NEW YORK – JPMorgan Chase and Wells Fargo, bellwethers for the banking industry, reported record earnings Friday, but those numbers masked troubling declines in revenue.
Revenue fell slightly at both banks, and the earnings gains came largely from slashing expenses and related measures. JPMorgan socked away less to cover potential lawsuits and released some of the money set aside for bad loans. Wells cut back on office space.
The results show that in an era of sluggish loan demand and increased government regulations, banks must stay lean if they want to boost earnings. The industry has come a long way since the panic of the financial crisis, but the pattern it’s settled into is one of cutting expenses and maintaining revenue rather than turbocharged growth.
For both banks, analysts homed in on a slowdown in the mortgage business. For the past several quarters, the banks have enjoyed a boom in mortgage refinancings as homeowners lined up to take advantage of low interest rates. That pace now appears to be stalling, if not slowing.

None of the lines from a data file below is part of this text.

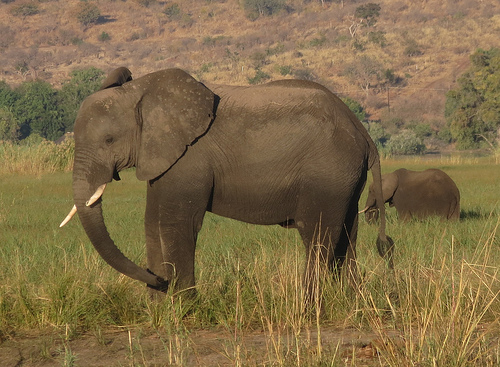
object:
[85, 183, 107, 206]
tusk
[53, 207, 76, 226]
tusk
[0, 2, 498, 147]
hillside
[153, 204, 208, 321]
front leg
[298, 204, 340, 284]
back leg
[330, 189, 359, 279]
back leg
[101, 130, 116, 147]
eye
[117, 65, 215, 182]
ear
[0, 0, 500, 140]
desert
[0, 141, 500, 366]
grass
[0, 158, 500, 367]
ground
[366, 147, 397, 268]
elephant tail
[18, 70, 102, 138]
trees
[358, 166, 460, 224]
elephant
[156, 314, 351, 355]
dirt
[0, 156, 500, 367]
field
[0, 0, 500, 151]
hill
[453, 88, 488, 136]
shrubs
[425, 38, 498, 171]
tree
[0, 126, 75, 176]
bush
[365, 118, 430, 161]
bush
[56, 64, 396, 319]
elephant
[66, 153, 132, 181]
jaws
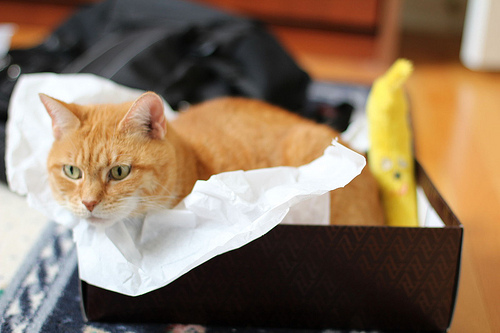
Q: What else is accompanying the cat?
A: Banana.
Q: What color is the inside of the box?
A: White.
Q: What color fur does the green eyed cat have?
A: Orange.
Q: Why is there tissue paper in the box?
A: Vegetables were wrapped.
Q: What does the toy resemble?
A: Banana.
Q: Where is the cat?
A: In a box.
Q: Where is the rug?
A: Under the box.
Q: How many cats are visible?
A: 1.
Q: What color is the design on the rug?
A: Blue.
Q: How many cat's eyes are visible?
A: 2.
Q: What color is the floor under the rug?
A: Brown.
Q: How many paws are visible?
A: 0.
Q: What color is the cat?
A: Orange.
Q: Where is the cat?
A: In a box.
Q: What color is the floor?
A: Tan.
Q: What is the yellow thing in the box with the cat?
A: Banana.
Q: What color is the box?
A: Brown.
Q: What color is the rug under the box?
A: Blue.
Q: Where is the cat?
A: In the box.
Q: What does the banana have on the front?
A: Face.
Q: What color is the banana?
A: Yellow.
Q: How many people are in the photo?
A: None.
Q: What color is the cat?
A: Orange.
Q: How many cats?
A: 1.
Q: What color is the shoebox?
A: Brown.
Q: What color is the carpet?
A: White and grey.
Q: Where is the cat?
A: Shoebox.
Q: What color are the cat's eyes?
A: Green.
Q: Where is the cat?
A: Box.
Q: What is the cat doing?
A: Sitting.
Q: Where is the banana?
A: Behind the cat.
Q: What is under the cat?
A: Tissue paper.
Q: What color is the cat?
A: Brownish orange.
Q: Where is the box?
A: On the floor.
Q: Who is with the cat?
A: No one.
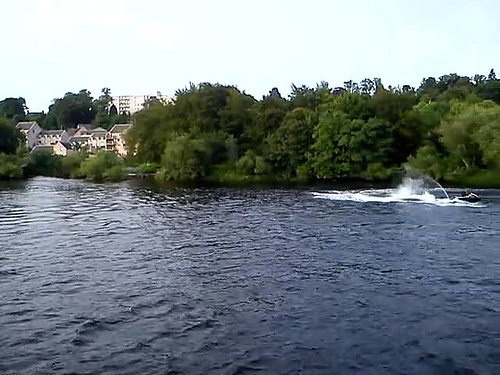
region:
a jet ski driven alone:
[441, 179, 486, 218]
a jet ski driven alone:
[427, 157, 492, 226]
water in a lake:
[46, 228, 461, 323]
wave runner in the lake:
[442, 186, 488, 208]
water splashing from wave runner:
[396, 167, 428, 194]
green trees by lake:
[174, 92, 389, 167]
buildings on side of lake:
[25, 114, 145, 161]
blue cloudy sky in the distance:
[60, 4, 427, 61]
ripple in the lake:
[77, 312, 104, 336]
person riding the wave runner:
[462, 182, 470, 199]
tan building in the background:
[109, 89, 165, 126]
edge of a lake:
[151, 174, 360, 197]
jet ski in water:
[456, 191, 478, 203]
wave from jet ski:
[316, 184, 461, 206]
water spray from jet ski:
[426, 173, 451, 201]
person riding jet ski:
[461, 186, 470, 196]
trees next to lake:
[139, 93, 494, 185]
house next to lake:
[40, 128, 70, 153]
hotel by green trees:
[110, 93, 159, 119]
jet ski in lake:
[457, 188, 482, 204]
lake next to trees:
[8, 176, 497, 372]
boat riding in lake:
[451, 189, 483, 207]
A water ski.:
[437, 180, 479, 209]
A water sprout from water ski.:
[387, 163, 451, 215]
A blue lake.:
[5, 168, 498, 363]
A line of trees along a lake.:
[139, 94, 475, 181]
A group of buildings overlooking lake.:
[17, 115, 147, 160]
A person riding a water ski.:
[455, 185, 475, 198]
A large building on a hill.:
[97, 85, 176, 116]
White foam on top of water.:
[310, 186, 412, 205]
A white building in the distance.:
[106, 94, 166, 111]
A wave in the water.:
[361, 184, 498, 196]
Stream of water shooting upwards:
[416, 172, 453, 215]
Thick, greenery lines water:
[132, 110, 492, 180]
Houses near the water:
[16, 120, 161, 160]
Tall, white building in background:
[93, 85, 164, 129]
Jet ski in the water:
[450, 182, 483, 212]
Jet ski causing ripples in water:
[309, 186, 494, 226]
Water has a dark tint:
[7, 217, 487, 355]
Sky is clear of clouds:
[6, 19, 498, 63]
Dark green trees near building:
[4, 96, 119, 122]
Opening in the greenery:
[98, 160, 190, 195]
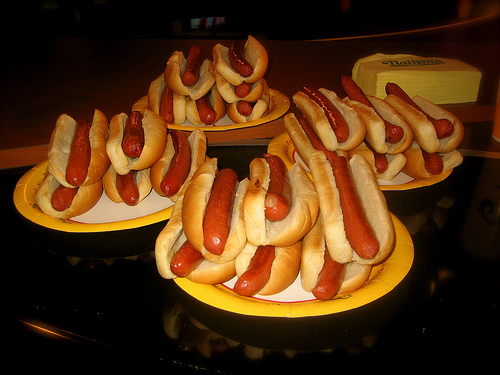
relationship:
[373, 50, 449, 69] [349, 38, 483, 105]
logo on top napkin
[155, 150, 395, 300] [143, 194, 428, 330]
hot dog on plate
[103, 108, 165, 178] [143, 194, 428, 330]
hot dog on plate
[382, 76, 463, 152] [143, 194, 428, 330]
hot dog on plate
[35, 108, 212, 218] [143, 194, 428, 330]
hot dog on plate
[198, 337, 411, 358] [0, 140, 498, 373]
reflection on surface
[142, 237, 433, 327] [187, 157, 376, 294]
plate full of hot dogs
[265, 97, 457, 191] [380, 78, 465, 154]
paper plate full of hot dogs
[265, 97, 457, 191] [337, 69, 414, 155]
paper plate full of hot dogs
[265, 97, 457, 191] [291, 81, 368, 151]
paper plate full of hot dogs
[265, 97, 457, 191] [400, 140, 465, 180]
paper plate full of hot dogs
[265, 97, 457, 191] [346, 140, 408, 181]
paper plate full of hot dogs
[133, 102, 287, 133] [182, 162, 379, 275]
plate full of hot dogs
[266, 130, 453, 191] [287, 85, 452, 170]
paper plate full of hot dogs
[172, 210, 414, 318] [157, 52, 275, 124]
plate full of hot dogs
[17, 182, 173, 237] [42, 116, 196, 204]
plate full of hot dogs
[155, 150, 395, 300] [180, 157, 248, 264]
hot dog in bun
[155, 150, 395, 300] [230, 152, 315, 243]
hot dog in bun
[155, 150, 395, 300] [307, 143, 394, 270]
hot dog in bun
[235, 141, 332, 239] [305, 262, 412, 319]
hot dog on plate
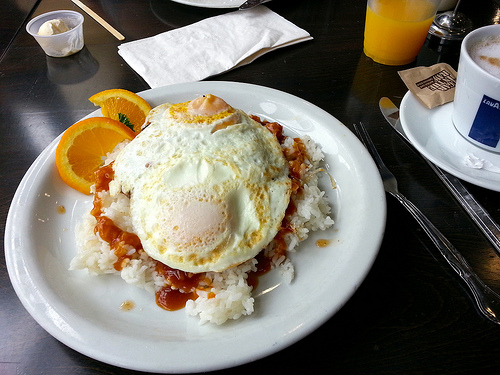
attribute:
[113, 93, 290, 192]
egg — fried, sunny side up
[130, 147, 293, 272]
egg — fried, sunny side up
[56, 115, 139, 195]
orange — sliced, cut, garnish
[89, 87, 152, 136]
orange — sliced, cut, garnish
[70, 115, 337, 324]
rice — cooked, white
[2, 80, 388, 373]
plate — white, round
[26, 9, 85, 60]
cup — plastic, small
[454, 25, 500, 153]
mug — white, blue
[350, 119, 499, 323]
fork — silver, utensil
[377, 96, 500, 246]
butter knife — silver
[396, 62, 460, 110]
sugar — in the raw, packaged, brown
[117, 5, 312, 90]
napkin — paper, white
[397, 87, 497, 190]
saucer — small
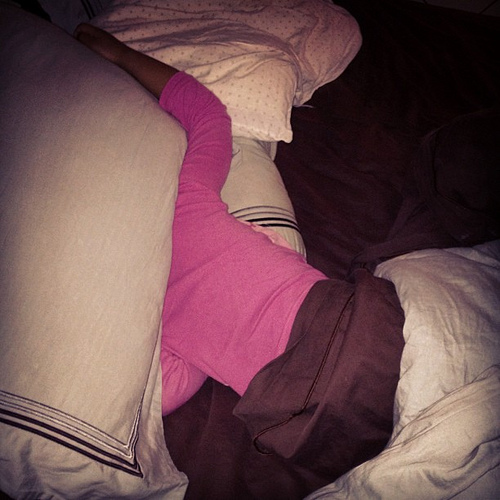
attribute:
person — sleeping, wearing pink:
[73, 22, 500, 416]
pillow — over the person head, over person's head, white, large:
[2, 5, 187, 500]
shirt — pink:
[158, 70, 324, 416]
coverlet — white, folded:
[295, 242, 498, 499]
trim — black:
[0, 406, 145, 481]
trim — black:
[247, 217, 303, 236]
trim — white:
[0, 393, 142, 462]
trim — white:
[227, 204, 294, 218]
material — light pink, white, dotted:
[93, 2, 363, 145]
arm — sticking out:
[79, 24, 232, 218]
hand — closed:
[72, 23, 126, 59]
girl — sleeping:
[72, 24, 325, 424]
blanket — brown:
[232, 1, 498, 499]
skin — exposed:
[74, 23, 176, 99]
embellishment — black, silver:
[224, 207, 303, 230]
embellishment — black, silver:
[0, 390, 146, 477]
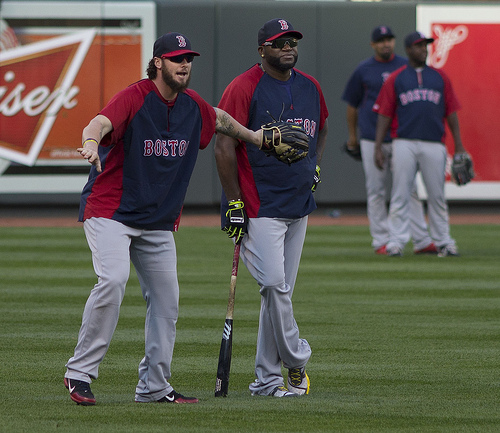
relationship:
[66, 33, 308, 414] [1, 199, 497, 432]
man standing on field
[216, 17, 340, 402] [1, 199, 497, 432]
man standing on field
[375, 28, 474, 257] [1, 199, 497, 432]
man standing on field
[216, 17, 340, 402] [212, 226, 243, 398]
man leaning on a bat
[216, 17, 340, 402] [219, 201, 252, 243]
man wearing gloves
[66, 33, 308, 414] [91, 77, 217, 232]
man wearing a jersey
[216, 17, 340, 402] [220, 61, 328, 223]
man wearing a jersey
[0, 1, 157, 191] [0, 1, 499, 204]
sign on wall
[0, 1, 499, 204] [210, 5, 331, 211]
wall has panels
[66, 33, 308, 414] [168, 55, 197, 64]
man wearing sunglasses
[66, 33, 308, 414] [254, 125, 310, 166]
man wearing a mitt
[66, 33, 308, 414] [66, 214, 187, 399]
man wearing pants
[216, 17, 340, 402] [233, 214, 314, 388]
man wearing pants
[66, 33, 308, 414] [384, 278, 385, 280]
man playing baseball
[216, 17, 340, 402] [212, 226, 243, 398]
man holding bat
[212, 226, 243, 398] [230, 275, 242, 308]
bat made of wood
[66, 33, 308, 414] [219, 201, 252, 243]
man wearing gloves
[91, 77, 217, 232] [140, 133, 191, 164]
jersey says boston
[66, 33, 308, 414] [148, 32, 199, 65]
man wearing baseball hat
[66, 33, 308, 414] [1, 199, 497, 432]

At JPMorgan, mortgage applications fell about 8 percent over the quarter to $60.5 million. They were also down about 8 percent at Wells – to $140 million. Compared with a year earlier, applications at JPMorgan were up just 1 percent. For Wells, however, applications were down 25 percent.

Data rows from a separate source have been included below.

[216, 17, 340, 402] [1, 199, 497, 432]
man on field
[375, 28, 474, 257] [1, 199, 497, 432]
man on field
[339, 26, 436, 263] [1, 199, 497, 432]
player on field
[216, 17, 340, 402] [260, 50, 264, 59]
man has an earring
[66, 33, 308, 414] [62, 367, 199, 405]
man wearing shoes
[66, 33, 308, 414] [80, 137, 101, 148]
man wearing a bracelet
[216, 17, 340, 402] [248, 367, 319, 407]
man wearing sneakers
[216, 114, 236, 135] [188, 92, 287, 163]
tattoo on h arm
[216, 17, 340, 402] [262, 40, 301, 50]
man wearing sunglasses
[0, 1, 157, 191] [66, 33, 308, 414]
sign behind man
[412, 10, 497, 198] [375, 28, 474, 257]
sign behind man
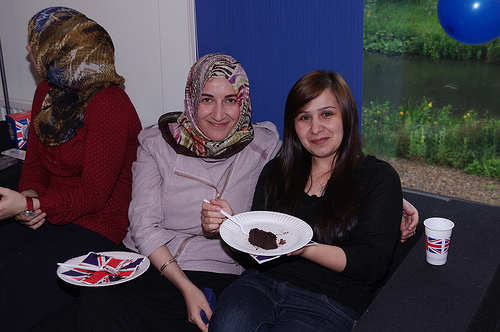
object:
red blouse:
[16, 77, 140, 245]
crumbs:
[62, 251, 143, 285]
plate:
[57, 251, 150, 286]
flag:
[60, 251, 146, 281]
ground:
[393, 130, 435, 171]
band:
[160, 258, 177, 271]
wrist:
[175, 278, 195, 292]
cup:
[424, 217, 454, 265]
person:
[0, 12, 136, 332]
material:
[157, 51, 256, 161]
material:
[25, 6, 124, 147]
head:
[284, 70, 353, 158]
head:
[183, 52, 251, 140]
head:
[27, 4, 114, 93]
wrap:
[161, 49, 256, 159]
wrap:
[20, 4, 123, 147]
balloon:
[430, 0, 495, 47]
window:
[198, 7, 499, 206]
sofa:
[403, 189, 497, 329]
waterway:
[364, 43, 499, 123]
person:
[199, 71, 403, 330]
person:
[135, 44, 275, 329]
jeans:
[208, 270, 371, 331]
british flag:
[426, 235, 442, 255]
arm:
[126, 142, 197, 293]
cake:
[247, 228, 277, 247]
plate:
[219, 211, 313, 255]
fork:
[202, 198, 251, 236]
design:
[426, 235, 451, 255]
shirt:
[248, 149, 401, 307]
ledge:
[356, 198, 497, 331]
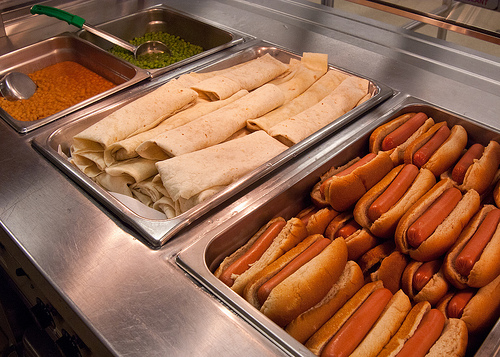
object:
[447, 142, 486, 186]
hotdogs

Standards for getting a mortgage are still tight. Some homeowners might not qualify for a refinancing, because of changes to their personal finances, and others might not be able to afford one.
When homeowners refinance their mortgage, they get a lower interest rate that helps them save money over time.
But getting a refinanced loan also can cost money upfront, in fees to the bank.
Analysts questioned whether the homeowners most motivated or most qualified to refinance already have – the low-hanging fruit, as FBR Capital Markets analyst Paul Miller put it.
Tim Sloan, chief financial officer at Wells, estimated that 25 percent to 30 percent of Wells’ mortgage borrowers were still eligible for a refinancing.
It’s a function of what their finances look like, Sloan said. Maybe they’ve switched jobs and haven’t had the opportunity.